§ PROMPT: Pick up the OCaml mailing-list reply about objects, records, and the cost of field access, and continue it from the point where it stops.

You might have better luck with first-class modules if you want some sort
of tuple subtyping.
(Performance model: with modules, subtyping coercions are compiled as a
field-reordering copy,
so the runtime cost is on the coercion rather than the field access.)

> Also as a related question, is there a way to have the lookup semantics
of methods without the open recursion part?

We could add row-typed extensible records to the language. Given how little
the object-oriented layer is used in practice, I am not sure that this
highly work-demanding addition would be a good use of a contributor's time
-- and its utility would have to be weighted against the complexity cost of
adding yet another kind of product structure.

On Wed, Oct 25, 2017 at 11:31 AM, Christoph Höger <
christoph.hoeger@celeraone.com> wrote:

> Dear OCaml users,
>
> consider the following microbenchmark:
>
> <snip>
> class s (z : string)  (y : int)  (x : int) =
>   object method z = z method y = y method x = x
> end
>
> type t = { x : int; y : int; z : string}
>
> let foo_s _ =
>  (new s) "Example" 0 1
>
> let foo_t _ = {x=1; y=0; z="Example"}
>
> let one_s _ = (foo_s ())#x
>
> let one_t _ = (foo_t ()).x
>
> let fac =
>   let rec fac n =
>     let f =
>       let rec f n a = if n <= 1 then a else f (n - (one_s ())) (n * a)  in
> f (* change one_t to one_s or vice-versa *)

§ DATA SUPPLIED:

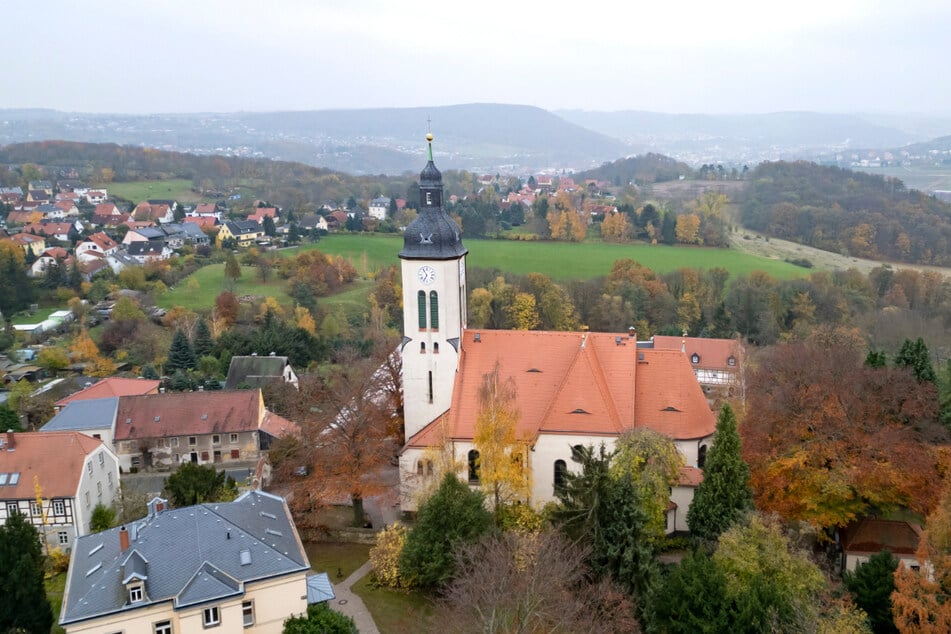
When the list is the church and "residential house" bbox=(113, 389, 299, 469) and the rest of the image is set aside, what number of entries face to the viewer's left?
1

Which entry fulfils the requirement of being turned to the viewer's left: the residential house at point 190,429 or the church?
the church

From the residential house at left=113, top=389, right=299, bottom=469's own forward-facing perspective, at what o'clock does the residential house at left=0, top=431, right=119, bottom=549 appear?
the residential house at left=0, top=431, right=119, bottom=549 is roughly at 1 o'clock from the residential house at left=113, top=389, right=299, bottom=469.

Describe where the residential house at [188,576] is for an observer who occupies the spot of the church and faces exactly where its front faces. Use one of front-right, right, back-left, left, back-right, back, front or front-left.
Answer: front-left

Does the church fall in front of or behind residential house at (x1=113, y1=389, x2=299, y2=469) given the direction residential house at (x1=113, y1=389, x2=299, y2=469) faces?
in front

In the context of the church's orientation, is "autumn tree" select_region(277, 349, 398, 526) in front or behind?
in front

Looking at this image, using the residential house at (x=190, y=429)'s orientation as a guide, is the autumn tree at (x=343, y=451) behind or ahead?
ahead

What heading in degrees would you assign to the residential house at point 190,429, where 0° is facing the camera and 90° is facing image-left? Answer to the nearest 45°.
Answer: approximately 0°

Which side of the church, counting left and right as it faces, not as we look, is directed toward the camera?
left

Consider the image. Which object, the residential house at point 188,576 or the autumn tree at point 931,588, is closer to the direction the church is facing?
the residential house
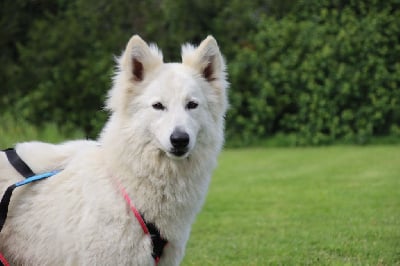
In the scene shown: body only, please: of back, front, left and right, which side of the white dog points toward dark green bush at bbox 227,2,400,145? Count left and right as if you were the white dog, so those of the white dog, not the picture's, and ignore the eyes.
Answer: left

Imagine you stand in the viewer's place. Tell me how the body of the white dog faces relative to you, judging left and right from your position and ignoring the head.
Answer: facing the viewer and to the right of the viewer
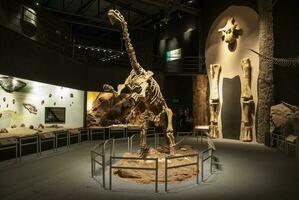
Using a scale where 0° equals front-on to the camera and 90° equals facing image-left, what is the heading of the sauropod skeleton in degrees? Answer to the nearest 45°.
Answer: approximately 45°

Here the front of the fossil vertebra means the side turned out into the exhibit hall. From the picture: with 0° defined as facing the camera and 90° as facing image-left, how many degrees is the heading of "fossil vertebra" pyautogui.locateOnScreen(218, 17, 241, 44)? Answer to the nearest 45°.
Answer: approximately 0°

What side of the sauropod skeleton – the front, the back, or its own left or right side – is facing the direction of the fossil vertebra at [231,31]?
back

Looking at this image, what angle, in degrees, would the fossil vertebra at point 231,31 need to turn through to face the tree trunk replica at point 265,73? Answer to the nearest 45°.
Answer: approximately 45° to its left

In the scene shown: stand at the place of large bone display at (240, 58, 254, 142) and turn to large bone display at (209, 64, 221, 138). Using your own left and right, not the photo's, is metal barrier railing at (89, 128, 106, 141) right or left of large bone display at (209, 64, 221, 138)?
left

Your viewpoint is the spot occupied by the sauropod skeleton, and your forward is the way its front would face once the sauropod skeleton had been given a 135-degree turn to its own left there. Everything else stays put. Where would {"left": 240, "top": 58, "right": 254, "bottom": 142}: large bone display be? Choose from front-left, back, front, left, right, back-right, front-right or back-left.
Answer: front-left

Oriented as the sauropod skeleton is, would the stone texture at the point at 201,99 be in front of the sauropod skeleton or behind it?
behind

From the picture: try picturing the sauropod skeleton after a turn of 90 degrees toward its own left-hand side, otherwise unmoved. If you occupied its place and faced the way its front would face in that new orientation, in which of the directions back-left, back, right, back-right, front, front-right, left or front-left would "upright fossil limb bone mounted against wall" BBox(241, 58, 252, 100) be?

§ ANSWER TO THE EXERCISE:
>        in
>     f n 1  in
>   fac
> let bench =
>   let rec bench n a =
>     if n <= 0
>     then a
>     else (let x = a && ((fac 20) == (20 * (fac 19)))  in bench (n - 1) x)
> in
>   bench
> let test = bench 10000000 true
> let main _ = test
> </snip>
>
> If I run it with ocamlopt 4.05.0+flambda and -O3, the version that uses
> one_s takes about 7.5s whereas the one with one_t uses 0.35s. I know that
> object method lookup is more costly than records, of course. This
> particular case baffles me, though. Why is the class not completely inlined?
>
> Also as a related question, is there a way to have the lookup semantics of
> methods without the open recursion part? That is, can I have a class that
> consists of values, not methods? It would love to have open tuples in some
> cases. For example, I'd like to write a function that takes a tuple of any
> length, because it only needs the first element.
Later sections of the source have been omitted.